Into the Aspens and Towards the Springs
After days of open, arid plains, the landscape begins to change dramatically. I climb and climb, and suddenly I’m surrounded by trees. I’ve entered a forest of Aspens, and the air is filled with an amazing, earthy aroma. It’s a complete sensory shift. The wide-open spaces were magnificent in their own way, but this feels like coming home to something deeply comforting. I camp for the night among the trees with Elizabeth and Tim. The next day, I cross an invisible line. There’s no big sign, but I’m in Colorado. The state greets me with more hills, but also with the promise of Brush Mountain Lodge, a legendary stop for GDMBR riders.

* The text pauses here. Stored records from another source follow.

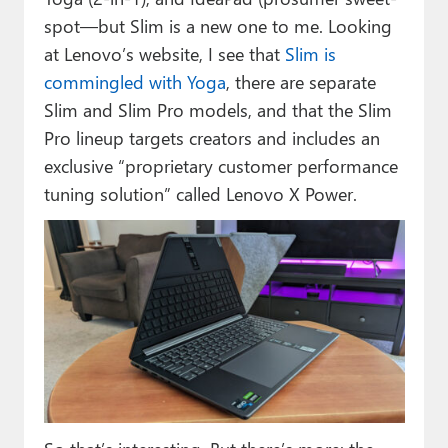
spot—but Slim is a new one to me. Looking
at Lenovo’s website, I see that
Slim is
commingled with Yoga
, there are separate
Slim and Slim Pro models, and that the Slim
Pro lineup targets creators and includes an
exclusive “proprietary customer performance
tuning solution” called Lenovo X Power.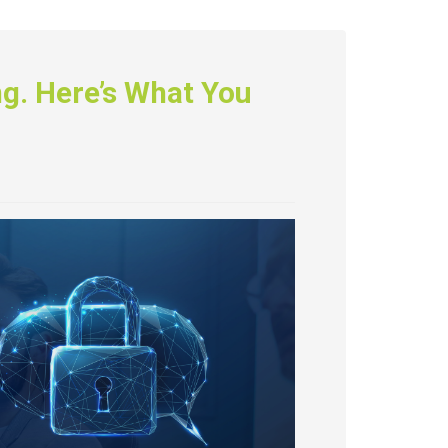
ing. Here’s What You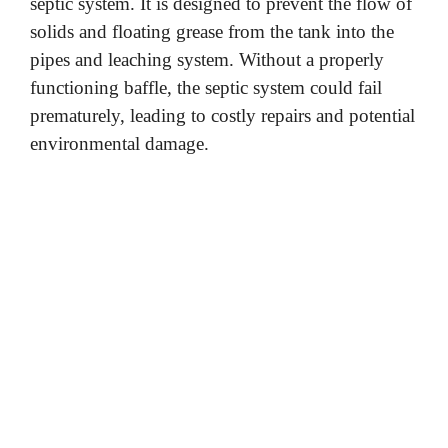
septic system. It is designed to prevent the flow of
solids and floating grease from the tank into the
pipes and leaching system. Without a properly
functioning baffle, the septic system could fail
prematurely, leading to costly repairs and potential
environmental damage.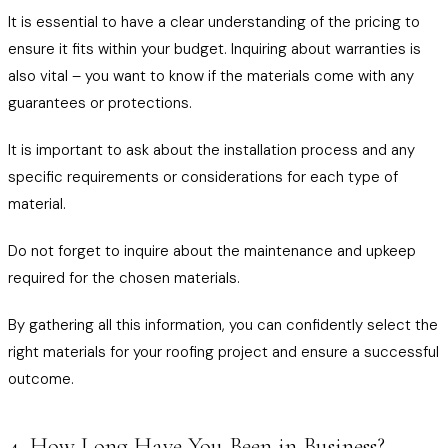
It is essential to have a clear understanding of the pricing to
ensure it fits within your budget. Inquiring about warranties is
also vital – you want to know if the materials come with any
guarantees or protections.
It is important to ask about the installation process and any
specific requirements or considerations for each type of
material.
Do not forget to inquire about the maintenance and upkeep
required for the chosen materials.
By gathering all this information, you can confidently select the
right materials for your roofing project and ensure a successful
outcome.
4. How Long Have You Been in Business?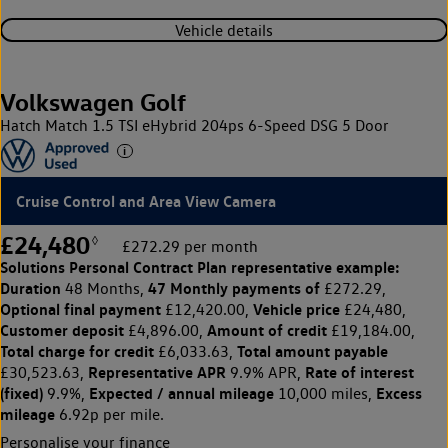
Vehicle details
Volkswagen Golf
Hatch Match 1.5 TSI eHybrid 204ps 6-Speed DSG 5 Door
Cruise Control and Area View Camera
£24,480
◊
£272.29 per month
Solutions Personal Contract Plan
representative example:
Duration
47 Monthly payments of
48 Months,
£272.29,
Optional final payment
Vehicle price
£12,420.00,
£24,480,
Customer deposit
Amount of credit
£4,896.00,
£19,184.00,
Total charge for credit
Total amount payable
£6,033.63,
Representative APR
Rate of interest
£30,523.63,
9.9% APR,
(fixed)
Expected / annual mileage
Excess
9.9%,
10,000 miles,
mileage
6.92p per mile.
Personalise your finance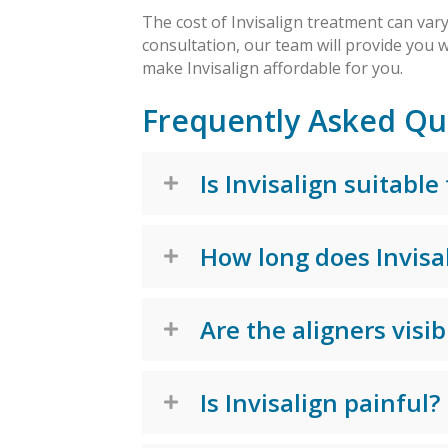
The cost of Invisalign treatment can var
consultation, our team will provide you w
make Invisalign affordable for you.
Frequently Asked Qu
Is Invisalign suitable
How long does Invisa
Are the aligners visib
Is Invisalign painful?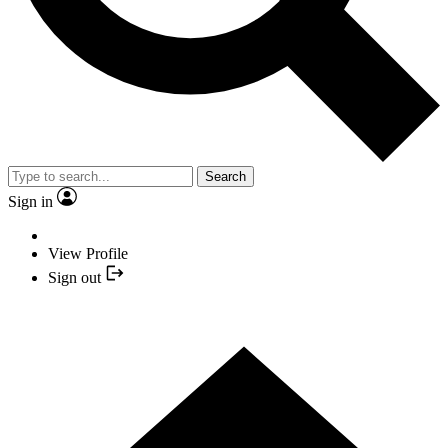
Search
Sign in
View Profile
Sign out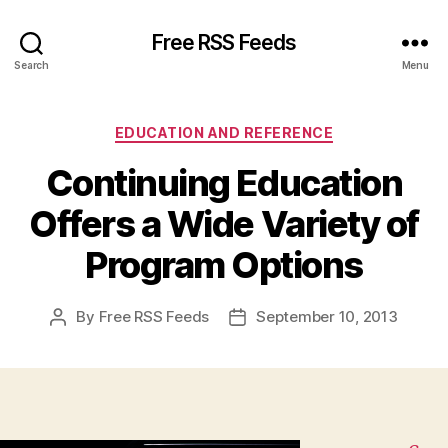
Free RSS Feeds
Search
Menu
Categories
EDUCATION AND REFERENCE
Continuing Education
Offers a Wide Variety of
Program Options
By
Free RSS Feeds
September 10, 2013
Post
Post
author
date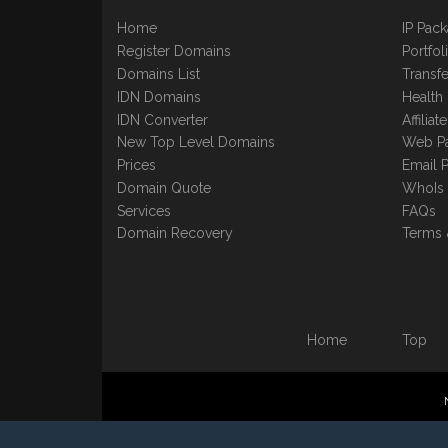
Home
IP Pac
Register Domains
Portfo
Domains List
Transfe
IDN Domains
Health
IDN Converter
Affilia
New Top Level Domains
Web P
Prices
Email 
Domain Quote
WhoIs
Services
FAQs
Domain Recovery
Terms 
Home
Top
©1997-2023 Copyright BB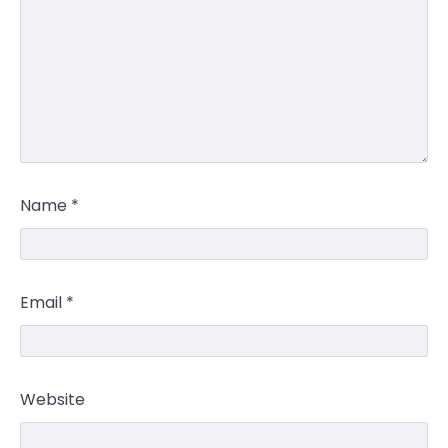
Name
*
Email
*
Website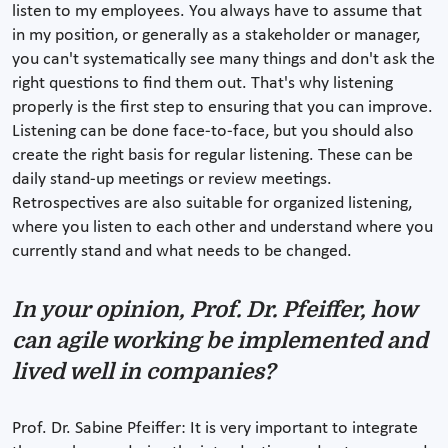
listen to my employees. You always have to assume that
in my position, or generally as a stakeholder or manager,
you can't systematically see many things and don't ask the
right questions to find them out. That's why listening
properly is the first step to ensuring that you can improve.
Listening can be done face-to-face, but you should also
create the right basis for regular listening. These can be
daily stand-up meetings or review meetings.
Retrospectives are also suitable for organized listening,
where you listen to each other and understand where you
currently stand and what needs to be changed.
In your opinion, Prof. Dr. Pfeiffer, how
can agile working be implemented and
lived well in companies?
Prof. Dr. Sabine Pfeiffer: It is very important to integrate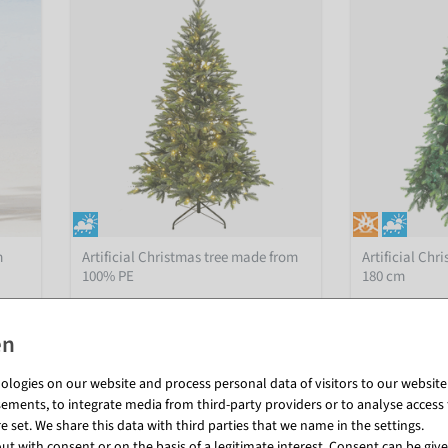
m
Artificial Christmas tree made from
Artificial Chr
100% PE
180 cm
inside & outside - 210 LEDs
nt
available for immediate shipment
available f
In different versions
logies on our website and process personal data of visitors to our website (e
ements, to integrate media from third-party providers or to analyse access 
€169.00
from €199.00
 set. We share this data with third parties that we name in the settings.
EUR 169.00 Exc
EUR 167.23 Excl. VAT
t with consent or on the basis of a legitimate interest. Consent can be given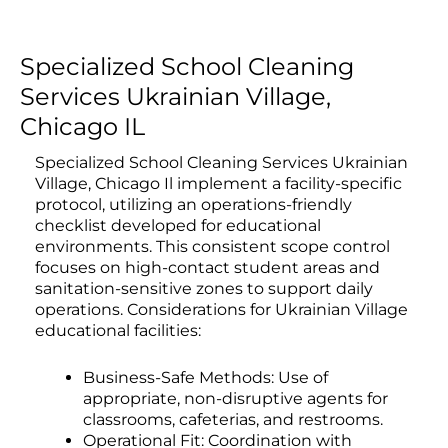
Specialized School Cleaning
Services Ukrainian Village,
Chicago IL
Specialized School Cleaning Services Ukrainian
Village, Chicago Il implement a facility-specific
protocol, utilizing an operations-friendly
checklist developed for educational
environments. This consistent scope control
focuses on high-contact student areas and
sanitation-sensitive zones to support daily
operations. Considerations for Ukrainian Village
educational facilities:
Business-Safe Methods: Use of
appropriate, non-disruptive agents for
classrooms, cafeterias, and restrooms.
Operational Fit: Coordination with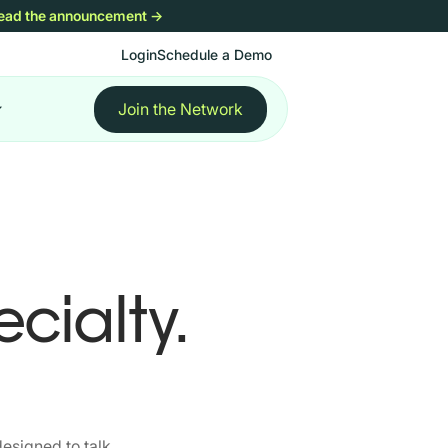
ead the announcement
→
Login
Schedule a Demo
Join the Network
cialty.
esigned to talk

Kirsten, who runs it, is fantastic. The place is set up specifically for tired cyclists, with a bunkhouse, cabins, and an incredible breakfast. It’s another example of the incredible support network that exists along this route.
The wide open spaces were great, but it’s nice to be back in a forest with its amazing aroma; it’s totally different.
The final day into Steamboat Springs is the biggest yet. The climbing starts immediately and just doesn’t stop. The road deteriorates into mud and rocks. Eventually, it becomes so steep that the only option is to get off and walk, pushing the heavy bike for over a mile to the summit at nearly 10,000 feet. The downhill that follows is my reward, a sketchy but thrilling descent that gradually improves as I get closer to civilization. I stop at a small store in Clark for a celebratory ice cream and Gatorade, just before the sky opens up. The last 15 miles into Steamboat are a grind through wind and rain, but I’m riding with Tim now, taking turns at the front. We finally roll into town, soaked but triumphant.
Colorado. A new map. A new chapter begins.